Laura Daly, Senior Associate Solicitor

Teresa and John, 41, had been married since 2002. They moved from Ireland to Nuneaton in 2014. In October 2015 Teresa had given birth to the couple’s youngest child.

Teresa had a 15 year history of anxiety and depression, an inquest at Coventry Crown Court was told. She had seen her GP a number of times, had taken medication and undergone short inpatient stays at hospitals, including in February 2016.

The hearing was told that on 20 February Teresa was accepted as a voluntary admission to the Caludon Centre. She was prescribed anti-depressants and placed on 15 minute observations. Over the coming days her mood remained low.

On 26 February, Teresa’s observation period was downgraded following a review between a doctor and nursing staff. 

On 29 February Teresa reported feeling ‘very bad’, that she ‘didn’t want to live anymore’ and ‘wouldn’t think twice about ending her life’, the Root Cause Analysis Investigation Report found.

On 1 March, 2016, Teresa was seen in a communal area at about 4pm. At 5pm a staff member went to check on her in her room and found Teresa unconscious. Staff tried to resuscitate her but she was pronounced dead.

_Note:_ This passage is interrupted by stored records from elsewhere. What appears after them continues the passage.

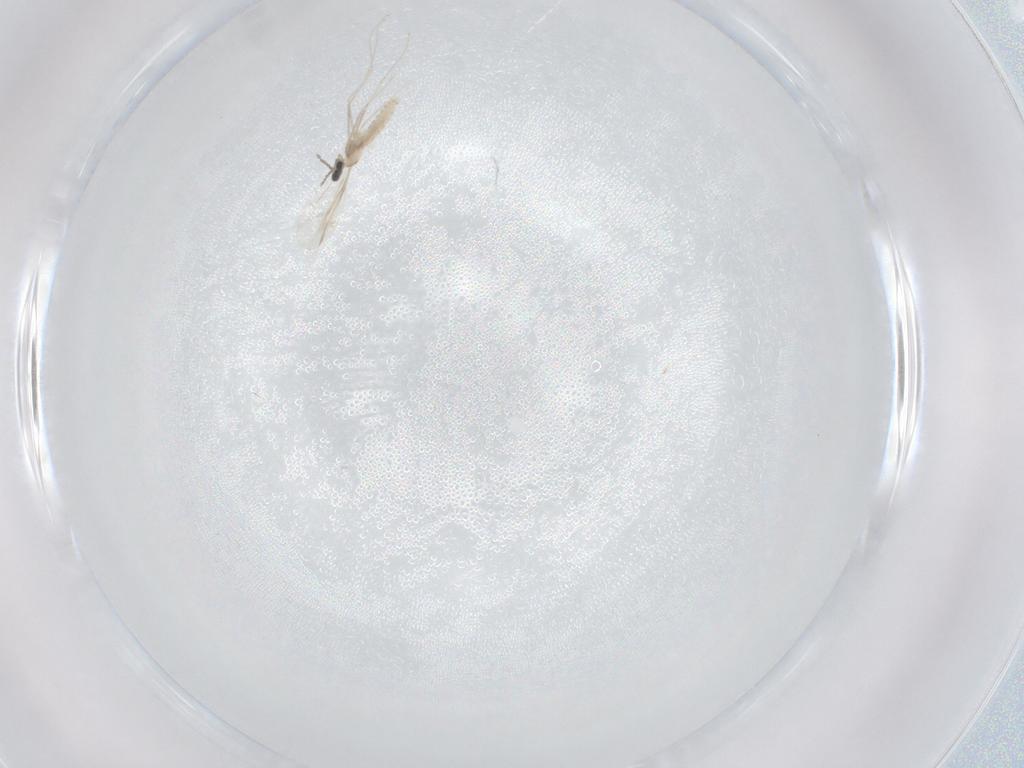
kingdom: Animalia
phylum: Arthropoda
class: Insecta
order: Diptera
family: Cecidomyiidae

Teresa died from a cardiac arrest caused by a lack of oxygen, the inquest heard.

The Root Cause Analysis Report found that a lack of information about the management of Teresa’s care and a lack of clinical explanation about why she was kept on hourly observations following her assessment on 29 February contributed to her death.

The report confirmed the Trust’s ‘contraband’ policy had been adhered to.
 
Speaking after the hearing John said: “I repeatedly told the staff to keep an eye on Teresa because I was very worried for her welfare. I knew my wife and what she had been through better than the staff but it felt like my concerns were just dismissed.

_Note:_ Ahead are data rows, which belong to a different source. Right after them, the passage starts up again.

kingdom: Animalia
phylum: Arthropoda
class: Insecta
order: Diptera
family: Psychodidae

“I feel that the care plan and the medication Teresa was prescribed was not adequate in light of my concerns. I feel that if my concerns were treated more seriously my wife would still be here and her children would still have their mum.

“Our family’s only hope now is that the heartbreak we have suffered highlights the need for those with mental health issues to receive swift and appropriate treatment.     

“We hope that the Trust continues to learn from the issues which have been highlighted at the Inquest to ensure other families are spared the pain we have to endure on a daily basis.”